Tuesday, January 6, 2015

Backyard Bird Up-date

Red-breasted Sapsucker YB#79
Master Woodworker

Since I last blogged about my back yard bird list in May 2013 I've added 5 new species to the list. Here are the latest additions, Say's Phoebe, Olive-sided Flycatcher, Mallard, Belted Kingfisher and most recently Red-breasted Sapsucker. 
The discovery of the Red-breasted Sapsucker has been very informative and rewarding in many ways. It is working a walnut tree in my yard, making geometric excavations in the bark of several branches. I don't know how long this have been going on, but I only became aware of it when the leaves of the tree started to fall revealing the handiwork of the sapsucker. What was surprising to me was that two other bird species were also interested in the flow of sap, the Yellow-rumped Warbler and the Ruby-crowned Kinglet, see photos. I've heard the term sapsucker but now that I've seen one in person, I have a better understanding of how one operates. 

Yellow-rumped Warblers winter in the Bay Area and leave for Canada/Alaska in late April. They are the most common warbler on the Farallon Islands. I most frequently see them at Pillar Point Harbor catching kelp flies. I've also seen them with a brownish substance around the base of the bill which has been mistaken by some folks as oil. However this is apparently residue from Eucalyptus flowers, so I've been told. This species can also digest wax so that wax myrtle and poison oak berries are also on the menu, not a common diet for bug eaters! Finally I was surprised to see a Ruby-crowned Kinglet feeding on the sap as well.

Like many birders, I’ve just started documenting a back yard bird list for my house in Moss Beach, California. I’m pleased to report after 4 years in this location I have 80 bird species so far. My good friend Pete of Martinez California also has 74 bird species for his location. We are in a friendly completion and are currently in a dead heat.

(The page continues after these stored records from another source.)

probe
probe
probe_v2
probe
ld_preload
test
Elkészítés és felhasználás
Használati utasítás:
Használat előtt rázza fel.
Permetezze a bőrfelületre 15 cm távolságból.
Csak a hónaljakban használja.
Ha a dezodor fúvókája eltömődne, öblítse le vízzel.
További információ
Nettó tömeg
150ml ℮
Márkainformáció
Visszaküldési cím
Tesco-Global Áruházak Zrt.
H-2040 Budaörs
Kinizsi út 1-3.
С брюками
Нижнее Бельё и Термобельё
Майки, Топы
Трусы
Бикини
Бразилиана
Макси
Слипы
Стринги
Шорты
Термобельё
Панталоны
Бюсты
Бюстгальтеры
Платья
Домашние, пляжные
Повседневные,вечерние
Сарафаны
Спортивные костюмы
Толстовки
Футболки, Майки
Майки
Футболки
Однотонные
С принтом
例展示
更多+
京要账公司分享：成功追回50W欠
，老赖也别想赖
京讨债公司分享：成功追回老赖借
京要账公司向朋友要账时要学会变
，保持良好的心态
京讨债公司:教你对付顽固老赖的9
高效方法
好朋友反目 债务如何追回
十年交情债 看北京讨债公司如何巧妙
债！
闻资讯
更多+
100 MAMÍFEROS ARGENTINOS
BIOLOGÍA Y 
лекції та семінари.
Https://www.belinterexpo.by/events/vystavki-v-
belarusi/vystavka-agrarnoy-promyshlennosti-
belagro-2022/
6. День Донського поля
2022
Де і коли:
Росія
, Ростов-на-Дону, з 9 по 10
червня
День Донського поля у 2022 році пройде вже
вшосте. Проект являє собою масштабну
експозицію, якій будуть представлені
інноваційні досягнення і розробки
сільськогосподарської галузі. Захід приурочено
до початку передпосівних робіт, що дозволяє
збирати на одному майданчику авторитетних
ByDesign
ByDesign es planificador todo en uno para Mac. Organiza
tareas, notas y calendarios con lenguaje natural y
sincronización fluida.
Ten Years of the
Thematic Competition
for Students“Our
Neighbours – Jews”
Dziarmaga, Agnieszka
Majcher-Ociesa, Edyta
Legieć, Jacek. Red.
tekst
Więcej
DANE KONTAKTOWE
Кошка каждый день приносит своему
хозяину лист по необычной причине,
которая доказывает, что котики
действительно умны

Yellow-rumped Warbler YB#47
Mining Sap
Ruby-crowned Kiglet

Great-horned Owl
Back yard bird counts usually involve counts made from a specific point, residence, gallery, or business. One such location is the resident quarters at the Farallones Islands which as of 2010 has a bird species count of 360. This is believed to be the most prolific in the United States. Paul Leham of New Jersey claims 300 + at his residence. The Farallones Islands have been criticized because the count is compiled by many individuals keeping records over a long time frame. However Peter Pyle a biologist who spent significant time at the Farallones claims 324 species documented by him alone on his visits to the Farallones.

#74 Hooded Oriole 5/3/13
# 73 Western Tanager 5/2/13
So my 80 species count is pretty modest in relationship to other bird spots, but it’s always fun to add a new bird to the list. Most of the birds on my list are common birds found in this area, Brewer’s Black Birds, House finches and sparrows, Scrub Jays, Dark-eyed Juncos, Mourning Doves, California Quail and Ravens. Some of the slightly unusual birds have been an Osprey, Kestrel, Killdeer and my favorite occasional visitor, Great-horned Owl. Some of the recent additions have been Cedar Waxwings, a Hooded Oriole and a beautiful Western Tanager.